Обоз двинулся в путь. Боярин Яцко Худич, приподнявшись на локте, видел в окно, как вскочили на коней Ждер и его люди. Затем, когда отодвинули засовы на воротах загонов, часть служителей, размахивая бичами, с гиком погнала в ту сторону коней. Быки с ревом и мычанием двинулись по дороге. Ждер помчался вперед, подскакивая в седле. Затем облако пыли скрыло все от глаз боярина. — Никакие волки не в силах нанести сразу такой урон, — подумал боярин, зарываясь затылком в пуховую подушку. А за этими расходами последуют еще другие, и так без конца. Вот к чему приводят увлечения молодости! Ведь только в молодые годы женится люди. Позднее они таких глупостей уже не делают. Сколько денег, скота, сколько мешков с мукой пропадает ни за что ни про что.

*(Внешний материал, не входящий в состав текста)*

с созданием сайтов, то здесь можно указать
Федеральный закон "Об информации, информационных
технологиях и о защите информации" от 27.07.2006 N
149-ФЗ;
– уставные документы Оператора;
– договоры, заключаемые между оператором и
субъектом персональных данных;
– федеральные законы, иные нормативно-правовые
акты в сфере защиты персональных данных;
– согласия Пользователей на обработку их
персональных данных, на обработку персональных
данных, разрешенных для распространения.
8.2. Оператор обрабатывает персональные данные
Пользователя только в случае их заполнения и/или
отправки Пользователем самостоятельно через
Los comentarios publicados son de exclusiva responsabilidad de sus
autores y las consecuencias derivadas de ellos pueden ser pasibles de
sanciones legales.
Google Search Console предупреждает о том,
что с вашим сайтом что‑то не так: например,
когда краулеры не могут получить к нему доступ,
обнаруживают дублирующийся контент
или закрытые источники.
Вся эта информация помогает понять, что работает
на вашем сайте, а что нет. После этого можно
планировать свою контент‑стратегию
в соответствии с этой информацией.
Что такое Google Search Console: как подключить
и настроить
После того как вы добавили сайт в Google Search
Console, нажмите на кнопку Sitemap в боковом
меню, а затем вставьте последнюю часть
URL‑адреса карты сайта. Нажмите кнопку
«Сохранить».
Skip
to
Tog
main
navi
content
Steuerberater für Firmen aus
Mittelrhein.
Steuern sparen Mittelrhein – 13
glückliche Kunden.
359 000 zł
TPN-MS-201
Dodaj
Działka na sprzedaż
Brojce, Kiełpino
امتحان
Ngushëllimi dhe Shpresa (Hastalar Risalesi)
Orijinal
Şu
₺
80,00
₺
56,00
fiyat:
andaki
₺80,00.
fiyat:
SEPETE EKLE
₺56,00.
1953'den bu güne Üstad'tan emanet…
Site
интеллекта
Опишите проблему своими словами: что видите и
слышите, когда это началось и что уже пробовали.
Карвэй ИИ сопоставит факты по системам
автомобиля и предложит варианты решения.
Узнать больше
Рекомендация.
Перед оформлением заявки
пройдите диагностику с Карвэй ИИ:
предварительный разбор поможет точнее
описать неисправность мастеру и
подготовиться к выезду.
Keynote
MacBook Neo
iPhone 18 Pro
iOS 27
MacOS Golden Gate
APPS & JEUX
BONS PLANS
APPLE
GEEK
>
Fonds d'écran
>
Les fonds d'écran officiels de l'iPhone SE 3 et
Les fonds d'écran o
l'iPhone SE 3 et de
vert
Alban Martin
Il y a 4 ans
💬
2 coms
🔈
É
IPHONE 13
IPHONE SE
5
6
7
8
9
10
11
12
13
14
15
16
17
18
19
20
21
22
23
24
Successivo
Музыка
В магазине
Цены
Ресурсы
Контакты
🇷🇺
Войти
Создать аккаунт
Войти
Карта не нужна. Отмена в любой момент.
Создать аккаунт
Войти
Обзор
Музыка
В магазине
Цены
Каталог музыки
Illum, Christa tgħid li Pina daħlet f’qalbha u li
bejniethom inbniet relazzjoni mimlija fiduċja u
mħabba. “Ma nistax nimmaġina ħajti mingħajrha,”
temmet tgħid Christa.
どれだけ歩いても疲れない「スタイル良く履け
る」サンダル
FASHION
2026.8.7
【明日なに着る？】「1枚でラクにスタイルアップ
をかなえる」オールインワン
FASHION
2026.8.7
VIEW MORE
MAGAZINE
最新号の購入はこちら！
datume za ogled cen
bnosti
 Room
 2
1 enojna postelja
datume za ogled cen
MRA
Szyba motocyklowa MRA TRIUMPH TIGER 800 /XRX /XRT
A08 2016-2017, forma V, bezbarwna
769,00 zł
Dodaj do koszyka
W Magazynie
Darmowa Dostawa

— Горе, горе! А где награда за все это? Я даже не знаю, вернут ли мне мое дитя…
— Честной боярин, — утешил его с ухмылкой отец Стратоник. — Нас, горемычных, награда ждет не на этом свете. Награда твоя будет в ином мире, в Судный день. Тогда ты все получишь обратно — и деньги, и быков, и сало. Так что жди и радуйся!
Между тем гурты медленно двигались на север в облаках пыли, поднимаясь из Серетской долины по отлогому косогору. Впереди ехали телеги с провиантом и одеждой. Под поклажей в соломе было спрятано оружие. Рядом с передней телегой ехал Ждер, обдумывая все, что предстояло делать, согласно полученным приказам. Не по душе ему оказалась служба гуртовщика, его раздражало и то, что обоз ползет как черепаха. Он был подобен горячему коню, который грыз от нетерпения удила. Но что поделаешь. Приходилось ждать, хотя он сомневался, что при подобной медлительности выйдет толк из этого путешествия.